年妤两眼直,里面的光彩一点点的褪下。她一边迈着凌乱的步子走向陌凌,脑子里一边回映着前世他死在自己怀里的情形。
当她到了陌凌跟前时,两腿一软,跪坐在地上,右手颤的去试探陌凌的鼻息。
临放到陌凌人中前,年妤都还在幻想,万一他只是给自己闹气呢?
可当手指到了鼻尖处,却感觉不出陌凌的呼吸!
年妤打了个寒颤,眼泪不受控制的流了出来,如决堤的河水止也止不住!
“为什么,为什么不能等我解释呢?千盛,你睁开眼睛好不好?你睁开眼睛看看我,好不好,你不要这样,我害怕,我真的好害怕失去你!”年妤抱住陌凌的脑袋,哭着说道。
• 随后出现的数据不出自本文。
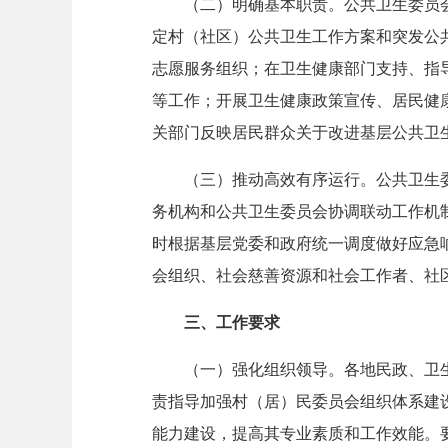
（二）明确基本职责。公共卫生委员
定村（社区）公共卫生工作方案和突发公
志愿服务组织；在卫生健康部门支持、指
等工作；开展卫生健康政策宣传、居民健
关部门反映居民群众关于改进基层公共卫
（三）推动高效有序运行。公共卫生
务机构和公共卫生委员会协调联动工作机
时根据基层党委和政府统一调度做好应急
会组织、社会慈善资源和社会工作者、社
三、工作要求
（一）强化组织领导。各地民政、卫
责指导加强村（居）民委员会组织体系建
能力建设，提高其专业素质和工作效能。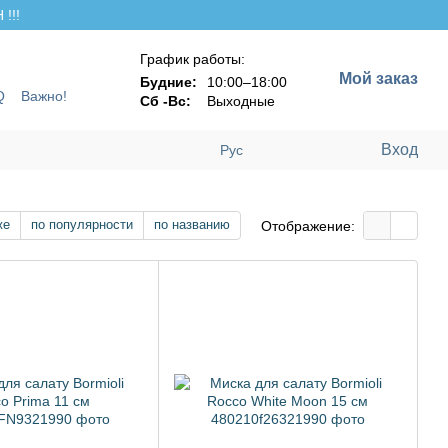
!!!
График работы:
Мой заказ
Будние:
10:00–18:00
Q
Важно!
Сб -Вс:
Выходные
Вход
Рус
же
по популярности
по названию
Отображение: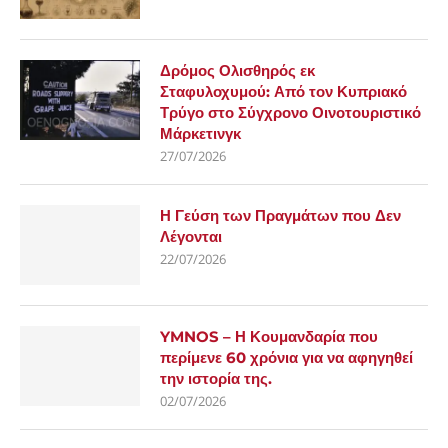
Δρόμος Ολισθηρός εκ
Σταφυλοχυμού: Από τον Κυπριακό
Τρύγο στο Σύγχρονο Οινοτουριστικό
Μάρκετινγκ
27/07/2026
Η Γεύση των Πραγμάτων που Δεν
Λέγονται
22/07/2026
YMNOS – Η Κουμανδαρία που
περίμενε 60 χρόνια για να αφηγηθεί
την ιστορία της.
02/07/2026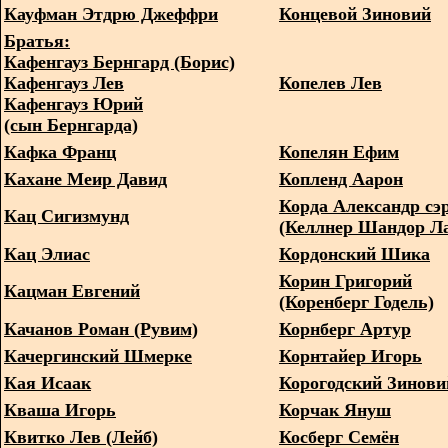
Кауфман Этдрю Джеффри
Концевой Зиновий
Братья:
Кафенгауз Бернгард (Борис)
Кафенгауз Лев
Копелев Лев
Кафенгауз Юрий
(сын Бернгарда)
Кафка Франц
Копелян Ефим
Кахане Меир Давид
Копленд Аарон
Корда Александр сэ
Кац Сигизмунд
(Келлнер Шандор Ла
Кац Элиас
Кордонский Шика
Корин Григорий
Кацман Евгений
(Коренберг Годель)
Качанов Роман (Рувим)
Корнберг Артур
Качергинский Шмерке
Корнтайер Игорь
Кая Исаак
Корогодский Зинови
Кваша Игорь
Корчак Януш
Квитко Лев (Лейб)
Косберг Семён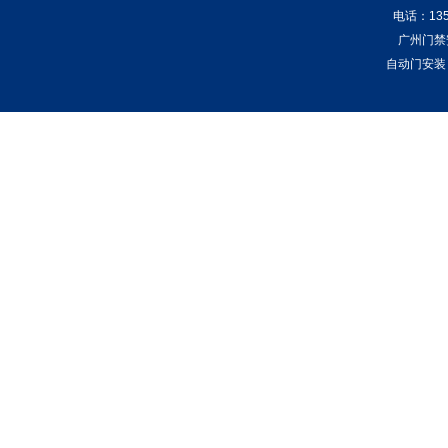
电话：135
广州门禁
自动门安装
陌凌了无生息的听着年妤在自己耳边絮叨,听着她诉说自己的悔恨。
“我错了,我不该选择魏琢!我怎么这么傻!我已经决定好了这一世不伤害你,好好与你携手白头,为什么我今日会在海宴居犯糊涂!”
听着年妤的话,陌凌恨不得当下抽自己俩耳光,自己怎么能让她哭呢!真不是东西!更不是个男人!
“千盛,我错了,你睁开眼好不好,只要你肯睁眼,你想怎么惩罚我都可以,别不理我!”年妤弯下腰,将自己的脸贴在陌凌的额头上,泪水打湿陌凌的脸。
“傻瓜,我和那个家伙只是逢场作戏,我不爱他的,我这么做都是为的给前世的你,前世的我,前世的于归姐姐和大伯报,为我们所有人报仇!”
陌凌听了这番话,心中翻起了惊涛骇浪。
她这话是什么意思?前世,今世,莫不是她重生而来?如果真是这样,那也太匪夷所思了!
彼时,团荷与炎序听到屋里的动静,赶紧从外面走了进来。两人一进屋,便看见年妤跪坐在地上,哭的肝肠寸断,她的两只手抱着陌凌的头,再仔细一瞧,陌凌的嘴角竟流出血丝!
两人当下慌了神,她们哪里见过这场景?团荷率先反应过来,正欲转身去找陌文英夫妇,谁料,两只脚刚踏出门槛,没走几步,便在回廊的拐弯处碰见陌苏谢云带着侍女侍卫来了。
“干嘛去?”
“去找王爷王妃,这里出大事了!”
“不许去,进来说话。”谢云肃着一张脸,声线冷硬。
“世子妃这——”
“阿诗,控制住团荷!”
“南淇南瑛,在院门口把守!”陌苏吩咐。
“是!”
三人训练有素的分开行动。
谢云提着裙摆走到房门口,刚迈进去一只脚,就见着年妤举起匕准备自戕!她当机立断的扔出一枚飞镖,打断了年妤手里的匕,大步过去。
“铮——”的一声脆响,年妤的手被震的麻,她立刻扭头看去,只见陌苏与谢云走了进来,阿诗控制着团荷,阿词跟在谢云身后,炎序呆呆的不知作何反应。
“于归姐姐,大伯?”年妤喃喃。
“你这是做什么,寻死吗?”谢云没好气的说道,她长腿一伸,脚一勾,拉过来一只凳子,顺势坐下。这一连串的动作简直就是行云流水!
“呵!他死了,我也没什么好活的,不如随他去了。”年妤神色黯然。
“你说小叔死了?”
“千盛为何而死?”
“他撞见了我与魏琢见面,知道了我与魏琢的不干不净,以为我不爱他,心中一时接受不了,回来后服毒自杀了。”
“你与魏琢不干不净?”谢云吃惊道。